───── Material supplied

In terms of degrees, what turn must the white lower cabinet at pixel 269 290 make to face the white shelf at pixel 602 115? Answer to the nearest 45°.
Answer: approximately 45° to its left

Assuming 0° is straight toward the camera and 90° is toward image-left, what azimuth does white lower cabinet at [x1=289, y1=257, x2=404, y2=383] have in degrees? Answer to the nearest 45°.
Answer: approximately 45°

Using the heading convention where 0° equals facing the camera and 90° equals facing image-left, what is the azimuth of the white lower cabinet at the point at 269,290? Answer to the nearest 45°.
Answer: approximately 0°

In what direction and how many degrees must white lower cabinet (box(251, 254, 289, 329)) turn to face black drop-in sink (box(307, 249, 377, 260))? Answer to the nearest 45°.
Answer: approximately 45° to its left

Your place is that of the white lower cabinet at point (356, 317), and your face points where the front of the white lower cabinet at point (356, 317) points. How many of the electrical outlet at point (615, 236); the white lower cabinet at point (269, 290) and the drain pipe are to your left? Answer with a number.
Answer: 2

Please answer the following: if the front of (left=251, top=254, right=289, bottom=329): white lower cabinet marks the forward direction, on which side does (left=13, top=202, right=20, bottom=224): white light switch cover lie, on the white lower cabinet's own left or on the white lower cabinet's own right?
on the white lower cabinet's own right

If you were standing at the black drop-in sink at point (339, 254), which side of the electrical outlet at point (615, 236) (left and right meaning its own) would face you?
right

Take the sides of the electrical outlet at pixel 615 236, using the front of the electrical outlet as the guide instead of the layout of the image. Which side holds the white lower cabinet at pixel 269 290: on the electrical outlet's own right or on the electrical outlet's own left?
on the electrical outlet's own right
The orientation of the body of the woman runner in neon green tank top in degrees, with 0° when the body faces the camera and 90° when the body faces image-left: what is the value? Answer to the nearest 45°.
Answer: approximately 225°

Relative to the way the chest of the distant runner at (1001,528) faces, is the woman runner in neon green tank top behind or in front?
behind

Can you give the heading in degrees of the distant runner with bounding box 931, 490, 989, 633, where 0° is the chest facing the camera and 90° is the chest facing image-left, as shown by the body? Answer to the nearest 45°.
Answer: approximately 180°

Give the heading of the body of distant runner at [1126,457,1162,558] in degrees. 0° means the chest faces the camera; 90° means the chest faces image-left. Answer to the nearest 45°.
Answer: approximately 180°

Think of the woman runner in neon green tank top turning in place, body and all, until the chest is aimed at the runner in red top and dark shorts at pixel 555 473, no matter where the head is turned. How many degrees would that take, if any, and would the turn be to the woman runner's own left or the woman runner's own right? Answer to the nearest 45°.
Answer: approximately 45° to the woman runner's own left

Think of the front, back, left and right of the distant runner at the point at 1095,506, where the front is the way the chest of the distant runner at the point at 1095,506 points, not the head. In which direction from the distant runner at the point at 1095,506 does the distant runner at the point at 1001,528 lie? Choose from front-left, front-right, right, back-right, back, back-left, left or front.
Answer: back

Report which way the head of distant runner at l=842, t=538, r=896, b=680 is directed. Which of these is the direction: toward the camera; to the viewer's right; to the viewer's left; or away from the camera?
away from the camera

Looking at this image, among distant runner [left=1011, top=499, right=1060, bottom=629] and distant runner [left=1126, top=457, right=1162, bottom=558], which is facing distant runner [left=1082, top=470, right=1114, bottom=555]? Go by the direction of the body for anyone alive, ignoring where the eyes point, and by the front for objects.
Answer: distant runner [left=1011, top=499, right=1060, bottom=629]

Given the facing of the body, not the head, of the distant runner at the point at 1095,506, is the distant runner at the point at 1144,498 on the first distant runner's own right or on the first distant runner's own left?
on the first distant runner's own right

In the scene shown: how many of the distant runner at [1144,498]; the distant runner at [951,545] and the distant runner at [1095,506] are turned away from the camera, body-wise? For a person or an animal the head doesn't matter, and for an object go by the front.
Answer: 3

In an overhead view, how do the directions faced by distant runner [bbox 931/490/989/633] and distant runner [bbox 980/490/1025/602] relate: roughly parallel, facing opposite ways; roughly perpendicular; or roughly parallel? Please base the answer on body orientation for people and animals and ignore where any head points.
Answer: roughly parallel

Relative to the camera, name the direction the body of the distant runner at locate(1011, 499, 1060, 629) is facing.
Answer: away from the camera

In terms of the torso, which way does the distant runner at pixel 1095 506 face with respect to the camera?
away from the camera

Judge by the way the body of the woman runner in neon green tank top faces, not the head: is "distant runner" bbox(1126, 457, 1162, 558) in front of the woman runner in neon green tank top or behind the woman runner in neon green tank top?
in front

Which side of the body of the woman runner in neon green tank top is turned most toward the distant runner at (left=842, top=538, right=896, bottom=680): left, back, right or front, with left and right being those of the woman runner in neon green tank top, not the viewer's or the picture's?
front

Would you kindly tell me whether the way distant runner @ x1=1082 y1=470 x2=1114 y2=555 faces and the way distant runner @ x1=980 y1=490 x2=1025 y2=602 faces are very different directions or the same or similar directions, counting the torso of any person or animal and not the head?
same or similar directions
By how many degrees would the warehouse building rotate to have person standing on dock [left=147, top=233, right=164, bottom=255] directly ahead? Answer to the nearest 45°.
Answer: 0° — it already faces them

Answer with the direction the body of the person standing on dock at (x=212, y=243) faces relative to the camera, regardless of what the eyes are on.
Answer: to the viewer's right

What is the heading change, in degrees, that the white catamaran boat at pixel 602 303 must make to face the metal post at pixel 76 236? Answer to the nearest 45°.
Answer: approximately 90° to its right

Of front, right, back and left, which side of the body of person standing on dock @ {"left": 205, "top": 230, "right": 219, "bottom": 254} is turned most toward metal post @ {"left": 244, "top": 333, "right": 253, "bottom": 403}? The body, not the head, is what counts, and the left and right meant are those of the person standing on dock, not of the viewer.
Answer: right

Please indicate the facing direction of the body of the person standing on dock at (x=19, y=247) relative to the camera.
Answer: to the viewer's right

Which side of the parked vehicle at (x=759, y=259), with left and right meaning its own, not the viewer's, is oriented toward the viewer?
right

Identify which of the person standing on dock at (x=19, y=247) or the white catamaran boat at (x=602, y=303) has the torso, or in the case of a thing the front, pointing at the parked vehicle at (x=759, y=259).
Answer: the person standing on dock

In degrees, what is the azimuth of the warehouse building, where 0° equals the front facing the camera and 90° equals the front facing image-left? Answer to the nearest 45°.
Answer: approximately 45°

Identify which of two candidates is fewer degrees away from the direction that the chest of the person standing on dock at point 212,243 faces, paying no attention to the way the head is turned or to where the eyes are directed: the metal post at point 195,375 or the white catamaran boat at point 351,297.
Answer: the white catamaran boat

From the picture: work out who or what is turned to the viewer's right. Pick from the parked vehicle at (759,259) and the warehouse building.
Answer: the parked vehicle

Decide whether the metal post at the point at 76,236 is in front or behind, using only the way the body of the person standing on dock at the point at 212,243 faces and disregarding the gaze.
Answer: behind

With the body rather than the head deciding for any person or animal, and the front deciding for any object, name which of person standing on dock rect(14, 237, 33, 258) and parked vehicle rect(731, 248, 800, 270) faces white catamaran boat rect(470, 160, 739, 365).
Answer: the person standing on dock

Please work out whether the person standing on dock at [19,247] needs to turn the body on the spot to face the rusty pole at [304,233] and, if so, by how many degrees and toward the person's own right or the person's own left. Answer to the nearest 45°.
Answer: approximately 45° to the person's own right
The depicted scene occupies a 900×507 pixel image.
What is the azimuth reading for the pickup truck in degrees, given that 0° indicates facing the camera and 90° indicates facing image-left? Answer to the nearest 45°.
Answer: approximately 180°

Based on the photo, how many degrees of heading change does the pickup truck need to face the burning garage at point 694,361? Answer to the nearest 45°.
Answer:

──────────

### Exercise goal
Count the lines in the data above that contain the word "black", and give only that number.

### Written response
2